入力データ:
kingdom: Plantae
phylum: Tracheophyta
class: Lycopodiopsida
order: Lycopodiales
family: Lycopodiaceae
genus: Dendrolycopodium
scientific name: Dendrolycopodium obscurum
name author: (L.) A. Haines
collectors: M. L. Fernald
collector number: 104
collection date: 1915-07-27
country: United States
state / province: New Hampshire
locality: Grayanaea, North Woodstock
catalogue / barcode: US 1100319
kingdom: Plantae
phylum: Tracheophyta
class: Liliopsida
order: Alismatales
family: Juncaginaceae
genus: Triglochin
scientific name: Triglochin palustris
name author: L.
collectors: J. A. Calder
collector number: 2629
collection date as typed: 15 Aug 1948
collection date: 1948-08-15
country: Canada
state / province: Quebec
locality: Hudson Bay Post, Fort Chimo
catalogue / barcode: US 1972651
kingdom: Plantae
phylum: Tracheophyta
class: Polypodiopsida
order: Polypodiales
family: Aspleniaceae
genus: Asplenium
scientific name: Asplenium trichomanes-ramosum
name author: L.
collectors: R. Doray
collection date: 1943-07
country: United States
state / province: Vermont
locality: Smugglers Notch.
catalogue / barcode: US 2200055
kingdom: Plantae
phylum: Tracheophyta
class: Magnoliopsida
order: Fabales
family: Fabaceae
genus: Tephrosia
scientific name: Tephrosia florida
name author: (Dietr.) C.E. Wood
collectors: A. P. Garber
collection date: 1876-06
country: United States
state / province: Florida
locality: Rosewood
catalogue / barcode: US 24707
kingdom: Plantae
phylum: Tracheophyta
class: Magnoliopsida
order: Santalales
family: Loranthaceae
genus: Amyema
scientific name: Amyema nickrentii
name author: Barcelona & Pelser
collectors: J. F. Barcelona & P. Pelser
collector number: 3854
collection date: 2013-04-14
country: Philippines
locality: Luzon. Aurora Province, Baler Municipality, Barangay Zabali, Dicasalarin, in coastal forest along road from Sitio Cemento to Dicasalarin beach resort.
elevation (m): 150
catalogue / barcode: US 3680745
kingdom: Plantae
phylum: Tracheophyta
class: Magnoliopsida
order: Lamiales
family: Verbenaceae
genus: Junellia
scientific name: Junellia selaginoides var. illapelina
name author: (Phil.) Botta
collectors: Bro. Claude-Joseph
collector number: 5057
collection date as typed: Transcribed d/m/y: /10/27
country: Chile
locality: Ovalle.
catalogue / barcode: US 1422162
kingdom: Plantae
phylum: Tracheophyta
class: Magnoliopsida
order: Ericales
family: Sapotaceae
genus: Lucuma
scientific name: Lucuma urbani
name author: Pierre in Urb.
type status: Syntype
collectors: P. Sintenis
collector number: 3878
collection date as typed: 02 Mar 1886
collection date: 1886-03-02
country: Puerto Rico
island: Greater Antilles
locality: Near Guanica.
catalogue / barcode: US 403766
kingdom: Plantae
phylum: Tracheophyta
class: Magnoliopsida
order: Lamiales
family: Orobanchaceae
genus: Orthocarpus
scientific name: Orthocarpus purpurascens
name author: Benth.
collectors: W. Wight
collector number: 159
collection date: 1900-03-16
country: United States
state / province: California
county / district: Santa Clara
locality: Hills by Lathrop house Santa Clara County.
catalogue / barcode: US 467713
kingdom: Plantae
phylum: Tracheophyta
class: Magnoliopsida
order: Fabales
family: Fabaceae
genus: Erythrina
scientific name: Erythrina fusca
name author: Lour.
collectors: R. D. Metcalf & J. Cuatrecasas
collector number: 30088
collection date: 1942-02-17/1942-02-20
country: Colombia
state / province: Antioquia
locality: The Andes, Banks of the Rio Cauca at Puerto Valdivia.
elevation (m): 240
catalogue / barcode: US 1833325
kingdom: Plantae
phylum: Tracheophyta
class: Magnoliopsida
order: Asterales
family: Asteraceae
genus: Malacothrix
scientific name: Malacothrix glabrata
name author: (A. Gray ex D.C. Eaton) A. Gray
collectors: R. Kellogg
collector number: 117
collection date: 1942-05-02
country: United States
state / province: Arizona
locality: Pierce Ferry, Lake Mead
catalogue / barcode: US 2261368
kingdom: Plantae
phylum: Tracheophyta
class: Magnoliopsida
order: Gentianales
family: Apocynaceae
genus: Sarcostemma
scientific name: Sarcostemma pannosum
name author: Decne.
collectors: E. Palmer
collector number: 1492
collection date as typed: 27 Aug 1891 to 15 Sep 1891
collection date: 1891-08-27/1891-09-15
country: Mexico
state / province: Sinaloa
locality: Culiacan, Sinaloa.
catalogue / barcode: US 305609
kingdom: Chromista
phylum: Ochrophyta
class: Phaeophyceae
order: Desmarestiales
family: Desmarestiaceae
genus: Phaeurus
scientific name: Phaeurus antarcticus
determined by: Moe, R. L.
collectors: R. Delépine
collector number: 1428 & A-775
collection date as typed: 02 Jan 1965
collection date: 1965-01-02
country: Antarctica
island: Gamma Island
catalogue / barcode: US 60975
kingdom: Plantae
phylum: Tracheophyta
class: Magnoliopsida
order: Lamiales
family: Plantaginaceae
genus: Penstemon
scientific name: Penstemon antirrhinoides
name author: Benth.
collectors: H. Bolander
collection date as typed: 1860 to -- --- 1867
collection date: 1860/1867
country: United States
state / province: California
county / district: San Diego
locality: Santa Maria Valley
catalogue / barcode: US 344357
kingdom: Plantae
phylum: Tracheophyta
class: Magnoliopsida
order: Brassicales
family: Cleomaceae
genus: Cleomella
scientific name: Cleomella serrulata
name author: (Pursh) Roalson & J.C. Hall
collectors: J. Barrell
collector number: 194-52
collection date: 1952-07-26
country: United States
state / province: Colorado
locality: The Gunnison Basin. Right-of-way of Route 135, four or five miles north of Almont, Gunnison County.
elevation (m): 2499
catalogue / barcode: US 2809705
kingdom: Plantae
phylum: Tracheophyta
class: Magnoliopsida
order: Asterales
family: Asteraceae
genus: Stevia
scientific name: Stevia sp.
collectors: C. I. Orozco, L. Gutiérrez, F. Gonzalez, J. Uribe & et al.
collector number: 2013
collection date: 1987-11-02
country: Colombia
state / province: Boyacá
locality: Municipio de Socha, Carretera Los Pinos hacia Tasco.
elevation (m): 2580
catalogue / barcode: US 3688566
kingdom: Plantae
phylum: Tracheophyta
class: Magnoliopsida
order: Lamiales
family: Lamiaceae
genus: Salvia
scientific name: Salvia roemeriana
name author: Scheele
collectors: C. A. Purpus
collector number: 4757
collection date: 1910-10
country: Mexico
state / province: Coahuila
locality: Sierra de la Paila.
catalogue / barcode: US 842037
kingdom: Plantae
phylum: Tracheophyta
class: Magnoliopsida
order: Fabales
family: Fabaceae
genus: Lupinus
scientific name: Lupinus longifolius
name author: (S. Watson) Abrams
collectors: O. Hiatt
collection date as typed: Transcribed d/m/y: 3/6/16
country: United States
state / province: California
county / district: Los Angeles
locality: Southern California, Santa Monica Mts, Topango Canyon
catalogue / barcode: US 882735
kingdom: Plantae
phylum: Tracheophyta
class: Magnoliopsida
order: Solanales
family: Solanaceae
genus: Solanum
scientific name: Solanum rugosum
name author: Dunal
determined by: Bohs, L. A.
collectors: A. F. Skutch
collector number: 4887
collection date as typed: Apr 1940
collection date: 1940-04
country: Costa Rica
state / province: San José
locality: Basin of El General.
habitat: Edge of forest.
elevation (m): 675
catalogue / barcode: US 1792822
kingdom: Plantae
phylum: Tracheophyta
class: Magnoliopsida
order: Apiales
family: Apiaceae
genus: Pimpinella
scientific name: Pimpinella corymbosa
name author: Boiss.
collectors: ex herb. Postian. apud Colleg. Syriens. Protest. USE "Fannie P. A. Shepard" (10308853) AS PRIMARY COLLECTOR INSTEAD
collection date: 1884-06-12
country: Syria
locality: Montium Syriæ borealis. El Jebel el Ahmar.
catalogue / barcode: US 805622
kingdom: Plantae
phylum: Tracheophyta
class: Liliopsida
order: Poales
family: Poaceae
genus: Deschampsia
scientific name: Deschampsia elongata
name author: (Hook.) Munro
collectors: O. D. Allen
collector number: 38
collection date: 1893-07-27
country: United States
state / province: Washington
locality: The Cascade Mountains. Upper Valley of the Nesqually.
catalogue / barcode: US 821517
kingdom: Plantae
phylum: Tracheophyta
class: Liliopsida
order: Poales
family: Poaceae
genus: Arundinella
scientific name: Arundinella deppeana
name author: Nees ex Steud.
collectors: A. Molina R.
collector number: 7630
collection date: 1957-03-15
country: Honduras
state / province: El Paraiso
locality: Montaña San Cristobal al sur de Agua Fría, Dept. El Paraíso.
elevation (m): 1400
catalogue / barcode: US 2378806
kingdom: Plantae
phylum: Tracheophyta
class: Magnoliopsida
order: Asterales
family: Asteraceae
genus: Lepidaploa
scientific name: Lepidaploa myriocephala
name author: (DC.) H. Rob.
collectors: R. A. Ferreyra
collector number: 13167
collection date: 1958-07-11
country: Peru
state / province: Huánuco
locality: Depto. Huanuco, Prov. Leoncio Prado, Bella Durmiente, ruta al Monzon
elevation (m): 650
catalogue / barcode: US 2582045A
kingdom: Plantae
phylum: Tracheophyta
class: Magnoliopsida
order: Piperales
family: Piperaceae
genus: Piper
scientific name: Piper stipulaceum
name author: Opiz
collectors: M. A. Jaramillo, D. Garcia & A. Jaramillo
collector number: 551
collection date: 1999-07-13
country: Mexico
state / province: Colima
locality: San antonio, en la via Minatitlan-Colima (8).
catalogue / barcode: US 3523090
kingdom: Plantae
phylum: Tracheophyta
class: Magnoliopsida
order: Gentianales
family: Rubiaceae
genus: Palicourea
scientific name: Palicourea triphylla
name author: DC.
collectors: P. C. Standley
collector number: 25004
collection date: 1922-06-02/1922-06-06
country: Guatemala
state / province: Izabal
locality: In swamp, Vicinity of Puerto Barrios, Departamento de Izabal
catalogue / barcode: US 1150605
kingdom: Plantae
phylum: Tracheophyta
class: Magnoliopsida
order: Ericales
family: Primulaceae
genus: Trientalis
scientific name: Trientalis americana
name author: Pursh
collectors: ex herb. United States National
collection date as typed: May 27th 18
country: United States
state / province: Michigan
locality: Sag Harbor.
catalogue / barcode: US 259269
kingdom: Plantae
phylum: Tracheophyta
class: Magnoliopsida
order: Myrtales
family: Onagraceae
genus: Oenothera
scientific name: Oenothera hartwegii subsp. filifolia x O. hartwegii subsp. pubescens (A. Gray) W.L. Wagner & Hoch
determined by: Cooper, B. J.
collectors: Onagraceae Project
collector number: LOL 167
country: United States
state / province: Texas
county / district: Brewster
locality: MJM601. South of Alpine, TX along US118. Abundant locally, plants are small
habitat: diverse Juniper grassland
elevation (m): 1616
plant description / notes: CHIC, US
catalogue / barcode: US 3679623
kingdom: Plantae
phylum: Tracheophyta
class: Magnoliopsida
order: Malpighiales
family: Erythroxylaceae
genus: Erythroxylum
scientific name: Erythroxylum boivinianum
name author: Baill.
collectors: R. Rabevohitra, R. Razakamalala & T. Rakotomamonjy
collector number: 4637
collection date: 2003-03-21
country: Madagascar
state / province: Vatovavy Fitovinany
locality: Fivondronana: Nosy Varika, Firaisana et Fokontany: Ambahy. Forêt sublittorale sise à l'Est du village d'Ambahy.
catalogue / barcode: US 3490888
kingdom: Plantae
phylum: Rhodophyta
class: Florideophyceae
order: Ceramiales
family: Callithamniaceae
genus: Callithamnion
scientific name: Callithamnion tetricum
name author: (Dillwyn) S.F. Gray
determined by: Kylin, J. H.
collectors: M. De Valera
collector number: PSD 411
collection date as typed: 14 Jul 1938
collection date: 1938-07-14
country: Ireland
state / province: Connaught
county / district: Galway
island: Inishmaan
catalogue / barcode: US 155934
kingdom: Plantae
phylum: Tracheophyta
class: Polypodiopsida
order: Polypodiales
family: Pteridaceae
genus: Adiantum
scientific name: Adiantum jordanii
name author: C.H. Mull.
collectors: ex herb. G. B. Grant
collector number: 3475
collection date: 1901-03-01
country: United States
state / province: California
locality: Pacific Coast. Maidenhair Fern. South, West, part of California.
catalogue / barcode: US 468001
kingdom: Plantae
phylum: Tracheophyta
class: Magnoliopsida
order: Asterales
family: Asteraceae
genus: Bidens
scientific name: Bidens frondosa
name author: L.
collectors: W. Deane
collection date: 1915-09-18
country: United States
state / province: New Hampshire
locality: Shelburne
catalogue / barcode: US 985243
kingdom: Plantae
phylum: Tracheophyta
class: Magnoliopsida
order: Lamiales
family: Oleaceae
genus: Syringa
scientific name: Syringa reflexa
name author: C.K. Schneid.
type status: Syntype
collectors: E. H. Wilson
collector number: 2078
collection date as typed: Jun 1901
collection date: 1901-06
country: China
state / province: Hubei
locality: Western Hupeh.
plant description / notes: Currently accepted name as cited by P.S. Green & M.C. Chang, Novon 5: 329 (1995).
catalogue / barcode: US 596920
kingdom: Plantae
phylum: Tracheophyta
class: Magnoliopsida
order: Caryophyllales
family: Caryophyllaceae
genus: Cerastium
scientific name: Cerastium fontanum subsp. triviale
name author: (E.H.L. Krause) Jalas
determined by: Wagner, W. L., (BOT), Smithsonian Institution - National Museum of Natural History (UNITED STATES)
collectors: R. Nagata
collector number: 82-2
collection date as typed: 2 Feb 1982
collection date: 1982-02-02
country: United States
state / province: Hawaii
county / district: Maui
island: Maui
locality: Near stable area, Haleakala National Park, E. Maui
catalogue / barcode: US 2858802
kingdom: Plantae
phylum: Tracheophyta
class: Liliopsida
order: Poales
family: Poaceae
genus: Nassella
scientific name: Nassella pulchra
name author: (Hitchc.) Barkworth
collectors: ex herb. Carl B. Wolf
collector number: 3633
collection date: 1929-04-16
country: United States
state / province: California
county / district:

課題の説明: 「collection date: 1942-05-02」を含む行から始め、「catalogue / barcode: US 305609」を含む行で終わるまでの各行を、両端の行も含めて一字一句変えずに書き写す。

課題への回答:
collection date: 1942-05-02
country: United States
state / province: Arizona
locality: Pierce Ferry, Lake Mead
catalogue / barcode: US 2261368
kingdom: Plantae
phylum: Tracheophyta
class: Magnoliopsida
order: Gentianales
family: Apocynaceae
genus: Sarcostemma
scientific name: Sarcostemma pannosum
name author: Decne.
collectors: E. Palmer
collector number: 1492
collection date as typed: 27 Aug 1891 to 15 Sep 1891
collection date: 1891-08-27/1891-09-15
country: Mexico
state / province: Sinaloa
locality: Culiacan, Sinaloa.
catalogue / barcode: US 305609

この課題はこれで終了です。